Asthma and Smoking
How Quickly Will I See Benefits From Quitting Smoking?
After 20 minutes of not smoking:
- Your blood pressure and pulse rate begin to decrease.
- Circulation and the temperature of your hands and feet begin to increase.
After 12 hours of not smoking:
- The carbon monoxide level in your blood returns to normal.
After 2 weeks to 3 months of not smoking:
- Your chance of heart attack decreases
- Your lungs function better
After one to nine months of not smoking:
- Coughing and shortness of breath decrease
After one year of not smoking:
- Your risk of heart disease decreases to half that of a smoker's risk
After five to 15 years of not smoking:
- Your risk of getting mouth, throat, or esophagus cancer drops to half that of a smoker.
After 10 years of not smoking:
- Your risk of dying from lung cancer drops to almost half that of a smoker.
- Your risk of other cancers, such as cancer of the bladder, larynx, kidney, and pancreas decreases
After 15 years of not smoking:
- Your risk of heart disease decreases to that of a nonsmoker.
How Will I Feel When I Quit Smoking?
When you first quit smoking, you may go through withdrawal and:
- Crave cigarettes
- Feel very hungry
- Cough often
- Get headaches
- Have difficulty concentrating
- Have constipation
- Feel very tired
- Have a sore throat
- Have difficulty sleeping
Although withdrawal symptoms will be the strongest when you first quit, they will quickly improve and should go away completely within a few weeks.
I Have Tried to Quit Smoking Before and Failed. What if I Can't Do It?
To quit smoking, you must be ready emotionally and mentally. It may take several tries before you are successful. Some people are more ready to quit than others. Look at these five stages of change that people go through to successfully quit smoking.
- Stage One: Pre-contemplation. You don't want to quit smoking, but you may try to quit because you feel pressured to quit.

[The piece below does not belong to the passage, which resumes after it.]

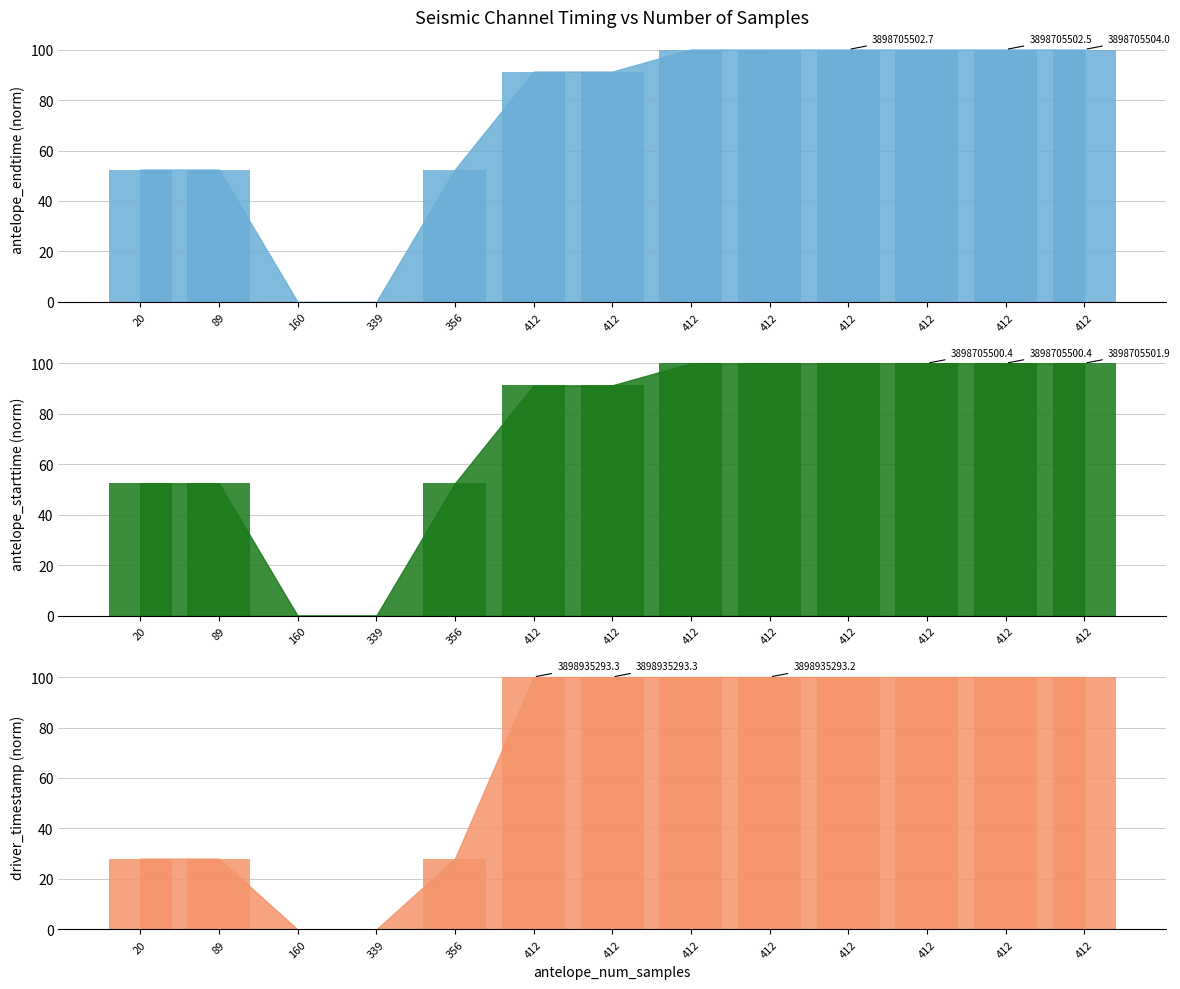

Which series has the widest spread of values?

antelope_endtime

- Stage Two: Contemplation. You want to quit with the next 6 months. You haven't taken steps to quit, but you want to quit.
- Stage Three: Preparation. You take small steps to quit such as cutting back on smoking or switching to a lighter brand.
- Stage Four: Action. You commit to quitting. You make changes in your actions and environment to help cope with urges to smoke and remain smoke-free for six months.
- Stage Five: Maintenance. You have not smoked for about six months and work to prevent relapse.
Remember: Smoking again (relapse) is common. In fact, 75% of those who quit will smoke again. Most smokers try to quit three times before being successful. Don't give up!